What you have to do: Reproduce every one of the following records verbatim, preserving each line and character without alteration.

-- Data provided follows --

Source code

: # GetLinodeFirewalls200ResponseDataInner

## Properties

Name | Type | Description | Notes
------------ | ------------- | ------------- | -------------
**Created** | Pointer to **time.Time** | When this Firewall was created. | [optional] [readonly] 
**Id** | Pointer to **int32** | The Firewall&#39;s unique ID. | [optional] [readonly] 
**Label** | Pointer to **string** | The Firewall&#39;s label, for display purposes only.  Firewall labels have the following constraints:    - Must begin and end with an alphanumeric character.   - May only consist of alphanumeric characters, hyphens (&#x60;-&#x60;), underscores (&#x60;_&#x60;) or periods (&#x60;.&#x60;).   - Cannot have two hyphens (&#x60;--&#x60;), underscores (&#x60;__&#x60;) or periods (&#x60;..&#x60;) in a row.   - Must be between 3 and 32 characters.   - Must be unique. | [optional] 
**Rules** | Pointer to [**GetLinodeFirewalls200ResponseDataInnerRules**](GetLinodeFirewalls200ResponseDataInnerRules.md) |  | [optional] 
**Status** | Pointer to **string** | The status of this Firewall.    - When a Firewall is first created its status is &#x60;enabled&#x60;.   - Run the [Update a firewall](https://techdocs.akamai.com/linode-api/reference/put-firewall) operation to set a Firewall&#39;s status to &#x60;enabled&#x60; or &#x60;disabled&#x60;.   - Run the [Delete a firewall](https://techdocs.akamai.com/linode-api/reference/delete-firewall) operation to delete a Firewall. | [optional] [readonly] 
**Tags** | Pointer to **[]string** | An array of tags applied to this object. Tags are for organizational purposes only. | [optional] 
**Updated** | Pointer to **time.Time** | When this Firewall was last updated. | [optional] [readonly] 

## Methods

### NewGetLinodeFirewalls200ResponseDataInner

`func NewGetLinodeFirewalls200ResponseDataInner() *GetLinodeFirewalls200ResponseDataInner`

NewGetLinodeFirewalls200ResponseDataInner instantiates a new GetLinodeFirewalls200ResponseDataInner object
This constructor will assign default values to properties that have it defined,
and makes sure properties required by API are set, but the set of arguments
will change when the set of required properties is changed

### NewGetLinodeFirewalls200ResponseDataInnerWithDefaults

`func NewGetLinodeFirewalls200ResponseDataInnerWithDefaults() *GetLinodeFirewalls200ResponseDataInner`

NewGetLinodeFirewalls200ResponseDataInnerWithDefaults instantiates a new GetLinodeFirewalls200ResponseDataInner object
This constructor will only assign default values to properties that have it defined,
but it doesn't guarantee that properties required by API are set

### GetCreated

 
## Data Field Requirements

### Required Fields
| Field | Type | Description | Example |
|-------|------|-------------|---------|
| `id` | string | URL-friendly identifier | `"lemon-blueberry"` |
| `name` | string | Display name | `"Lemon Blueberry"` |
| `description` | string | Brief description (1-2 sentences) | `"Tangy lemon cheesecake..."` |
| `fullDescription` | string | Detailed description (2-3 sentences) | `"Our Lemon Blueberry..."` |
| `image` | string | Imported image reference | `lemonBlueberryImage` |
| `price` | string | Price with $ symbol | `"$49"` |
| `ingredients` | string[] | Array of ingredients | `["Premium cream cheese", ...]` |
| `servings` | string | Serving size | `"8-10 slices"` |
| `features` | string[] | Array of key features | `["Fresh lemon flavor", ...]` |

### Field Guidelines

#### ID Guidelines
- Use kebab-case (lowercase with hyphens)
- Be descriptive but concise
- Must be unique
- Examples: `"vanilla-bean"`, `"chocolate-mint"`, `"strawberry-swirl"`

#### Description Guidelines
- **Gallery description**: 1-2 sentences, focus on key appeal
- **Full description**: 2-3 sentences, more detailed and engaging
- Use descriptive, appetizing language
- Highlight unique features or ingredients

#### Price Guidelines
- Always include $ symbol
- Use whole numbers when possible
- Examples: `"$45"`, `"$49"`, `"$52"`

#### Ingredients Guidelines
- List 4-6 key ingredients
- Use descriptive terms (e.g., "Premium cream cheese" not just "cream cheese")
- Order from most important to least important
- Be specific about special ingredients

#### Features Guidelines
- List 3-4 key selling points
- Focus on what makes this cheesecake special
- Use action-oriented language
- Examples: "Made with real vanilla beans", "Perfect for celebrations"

-- Data provided concluded --

Solution to this task:
Source code

: # GetLinodeFirewalls200ResponseDataInner

## Properties

Name | Type | Description | Notes
------------ | ------------- | ------------- | -------------
**Created** | Pointer to **time.Time** | When this Firewall was created. | [optional] [readonly] 
**Id** | Pointer to **int32** | The Firewall&#39;s unique ID. | [optional] [readonly] 
**Label** | Pointer to **string** | The Firewall&#39;s label, for display purposes only.  Firewall labels have the following constraints:    - Must begin and end with an alphanumeric character.   - May only consist of alphanumeric characters, hyphens (&#x60;-&#x60;), underscores (&#x60;_&#x60;) or periods (&#x60;.&#x60;).   - Cannot have two hyphens (&#x60;--&#x60;), underscores (&#x60;__&#x60;) or periods (&#x60;..&#x60;) in a row.   - Must be between 3 and 32 characters.   - Must be unique. | [optional] 
**Rules** | Pointer to [**GetLinodeFirewalls200ResponseDataInnerRules**](GetLinodeFirewalls200ResponseDataInnerRules.md) |  | [optional] 
**Status** | Pointer to **string** | The status of this Firewall.    - When a Firewall is first created its status is &#x60;enabled&#x60;.   - Run the [Update a firewall](https://techdocs.akamai.com/linode-api/reference/put-firewall) operation to set a Firewall&#39;s status to &#x60;enabled&#x60; or &#x60;disabled&#x60;.   - Run the [Delete a firewall](https://techdocs.akamai.com/linode-api/reference/delete-firewall) operation to delete a Firewall. | [optional] [readonly] 
**Tags** | Pointer to **[]string** | An array of tags applied to this object. Tags are for organizational purposes only. | [optional] 
**Updated** | Pointer to **time.Time** | When this Firewall was last updated. | [optional] [readonly] 

## Methods

### NewGetLinodeFirewalls200ResponseDataInner

`func NewGetLinodeFirewalls200ResponseDataInner() *GetLinodeFirewalls200ResponseDataInner`

NewGetLinodeFirewalls200ResponseDataInner instantiates a new GetLinodeFirewalls200ResponseDataInner object
This constructor will assign default values to properties that have it defined,
and makes sure properties required by API are set, but the set of arguments
will change when the set of required properties is changed

### NewGetLinodeFirewalls200ResponseDataInnerWithDefaults

`func NewGetLinodeFirewalls200ResponseDataInnerWithDefaults() *GetLinodeFirewalls200ResponseDataInner`

NewGetLinodeFirewalls200ResponseDataInnerWithDefaults instantiates a new GetLinodeFirewalls200ResponseDataInner object
This constructor will only assign default values to properties that have it defined,
but it doesn't guarantee that properties required by API are set

### GetCreated

 
## Data Field Requirements

### Required Fields
| Field | Type | Description | Example |
|-------|------|-------------|---------|
| `id` | string | URL-friendly identifier | `"lemon-blueberry"` |
| `name` | string | Display name | `"Lemon Blueberry"` |
| `description` | string | Brief description (1-2 sentences) | `"Tangy lemon cheesecake..."` |
| `fullDescription` | string | Detailed description (2-3 sentences) | `"Our Lemon Blueberry..."` |
| `image` | string | Imported image reference | `lemonBlueberryImage` |
| `price` | string | Price with $ symbol | `"$49"` |
| `ingredients` | string[] | Array of ingredients | `["Premium cream cheese", ...]` |
| `servings` | string | Serving size | `"8-10 slices"` |
| `features` | string[] | Array of key features | `["Fresh lemon flavor", ...]` |

### Field Guidelines

#### ID Guidelines
- Use kebab-case (lowercase with hyphens)
- Be descriptive but concise
- Must be unique
- Examples: `"vanilla-bean"`, `"chocolate-mint"`, `"strawberry-swirl"`

#### Description Guidelines
- **Gallery description**: 1-2 sentences, focus on key appeal
- **Full description**: 2-3 sentences, more detailed and engaging
- Use descriptive, appetizing language
- Highlight unique features or ingredients

#### Price Guidelines
- Always include $ symbol
- Use whole numbers when possible
- Examples: `"$45"`, `"$49"`, `"$52"`

#### Ingredients Guidelines
- List 4-6 key ingredients
- Use descriptive terms (e.g., "Premium cream cheese" not just "cream cheese")
- Order from most important to least important
- Be specific about special ingredients

#### Features Guidelines
- List 3-4 key selling points
- Focus on what makes this cheesecake special
- Use action-oriented language
- Examples: "Made with real vanilla beans", "Perfect for celebrations"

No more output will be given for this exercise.